Article Two, Section 2, Clause 2 of the U.S. Constitution directs the president,  “by and with the Advice and Consent of the Senate,” to appoint judges of the Supreme Court.”

It doesn’t outline when or under what conditions the Senate may consent. It doesn’t say how many days from an Election Day or during months ending in Y or only when Venus is in retrograde.

The framers of the Constitution expected the duly elected and sworn members of the U.S. Senate to exercise their best judgment regarding lifetime appointments to the nation’s highest court — not to play partisan games or to use it to score political points.

That the Senate failed those expectations miserably when it came to the nomination of Merrick Garland to the Supreme Court in 2016 is hardly in dispute. The nomination will stand and as one of the worst examples of dereliction of duty in the Senate’s history. Until, possibly, the one about to come before it.

The president of the United States is under investigation by a special counsel. His advisers have openly floated the possibility of him pardoning himself. The question of whether a sitting president can be indicted is vigorously debated in public.
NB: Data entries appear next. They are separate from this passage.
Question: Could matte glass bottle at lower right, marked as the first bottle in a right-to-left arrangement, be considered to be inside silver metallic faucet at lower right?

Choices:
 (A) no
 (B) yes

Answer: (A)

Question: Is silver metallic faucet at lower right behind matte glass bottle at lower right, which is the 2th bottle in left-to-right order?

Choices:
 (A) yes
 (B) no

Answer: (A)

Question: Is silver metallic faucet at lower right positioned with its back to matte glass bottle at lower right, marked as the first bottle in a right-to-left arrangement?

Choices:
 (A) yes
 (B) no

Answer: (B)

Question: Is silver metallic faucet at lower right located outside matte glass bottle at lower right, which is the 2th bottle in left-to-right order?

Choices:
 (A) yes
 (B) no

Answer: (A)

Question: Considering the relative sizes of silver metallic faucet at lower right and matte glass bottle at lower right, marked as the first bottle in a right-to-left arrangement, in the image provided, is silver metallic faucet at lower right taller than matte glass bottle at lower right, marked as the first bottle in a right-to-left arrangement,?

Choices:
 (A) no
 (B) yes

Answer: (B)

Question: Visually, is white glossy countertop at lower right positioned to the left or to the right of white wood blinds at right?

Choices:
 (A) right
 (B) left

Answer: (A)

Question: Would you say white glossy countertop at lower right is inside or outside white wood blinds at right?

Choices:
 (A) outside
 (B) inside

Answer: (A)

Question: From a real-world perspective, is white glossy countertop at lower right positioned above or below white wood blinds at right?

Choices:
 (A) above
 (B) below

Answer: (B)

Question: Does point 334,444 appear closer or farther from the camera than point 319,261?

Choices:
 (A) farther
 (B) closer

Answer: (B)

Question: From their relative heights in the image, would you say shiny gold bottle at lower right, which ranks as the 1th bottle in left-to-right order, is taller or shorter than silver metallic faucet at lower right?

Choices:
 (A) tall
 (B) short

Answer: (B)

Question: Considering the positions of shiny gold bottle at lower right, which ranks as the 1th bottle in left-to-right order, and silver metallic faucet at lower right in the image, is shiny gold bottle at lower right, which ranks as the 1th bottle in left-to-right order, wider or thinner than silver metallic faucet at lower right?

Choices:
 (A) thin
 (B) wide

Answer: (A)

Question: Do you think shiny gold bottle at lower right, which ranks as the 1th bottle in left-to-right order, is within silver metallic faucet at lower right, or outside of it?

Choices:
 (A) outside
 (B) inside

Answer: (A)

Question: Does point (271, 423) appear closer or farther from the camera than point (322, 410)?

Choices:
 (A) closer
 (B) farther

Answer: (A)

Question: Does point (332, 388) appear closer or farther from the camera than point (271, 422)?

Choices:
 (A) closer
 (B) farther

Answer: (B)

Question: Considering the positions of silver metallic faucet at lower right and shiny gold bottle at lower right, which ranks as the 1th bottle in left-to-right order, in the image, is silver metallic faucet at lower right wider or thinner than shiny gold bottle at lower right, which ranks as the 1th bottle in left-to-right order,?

The legality and validity of summonses and subpoenas issued to the president are being challenged.

The Supreme Court will decide these issues, and the president must not be permitted to choose the justice who may cast the deciding vote in his own case.

There’s no rule about that because the Senate is expected to exercise judgment in its duties.

Supreme Court nominations long have been seen and treated across the political spectrum as an opportunity for the president to advance his or her ideological agenda. Until Judge Garland’s nomination, this was accepted as a president’s prerogative. Liberals are bound to oppose a conservative appointee’s positions on the issues and vice versa. This nomination is far different.

Whether the president will appoint a justice who will almost certainly rule on issues affecting the president’s own case is hardly a partisan issue. But there are other solid reasons why the Senate should withhold consent to a Supreme Court appointment at this moment in history. The president has expressed a shocking and unprecedented demand that his appointees and those who serve in his administration pledge their loyalty to him — and not to the nation. Leaders of the Republican Party in the Senate have adopted that fealty, partly out of political cowardice.

There is almost no chance that a Supreme Court appointee by this president confirmed by this Senate can be expected to function as an independent check on presidential and congressional authority.

Again, this is not a partisan concern. Montesquieu, the political philosopher whose work influenced the founding fathers, wrote: “There is as yet no liberty if the power of judging be not separated from legislative power and the executive power.”

Faith in our political institutions is at a low point. The appointment of a Supreme Court justice under such a cloud can only serve to further erode it. History will judge this Senate harshly if its leaders do not set aside crass partisan grasping and act in the best interest of the nation at this crucial junction.

The writer is president and chief executive officer of the National Urban League.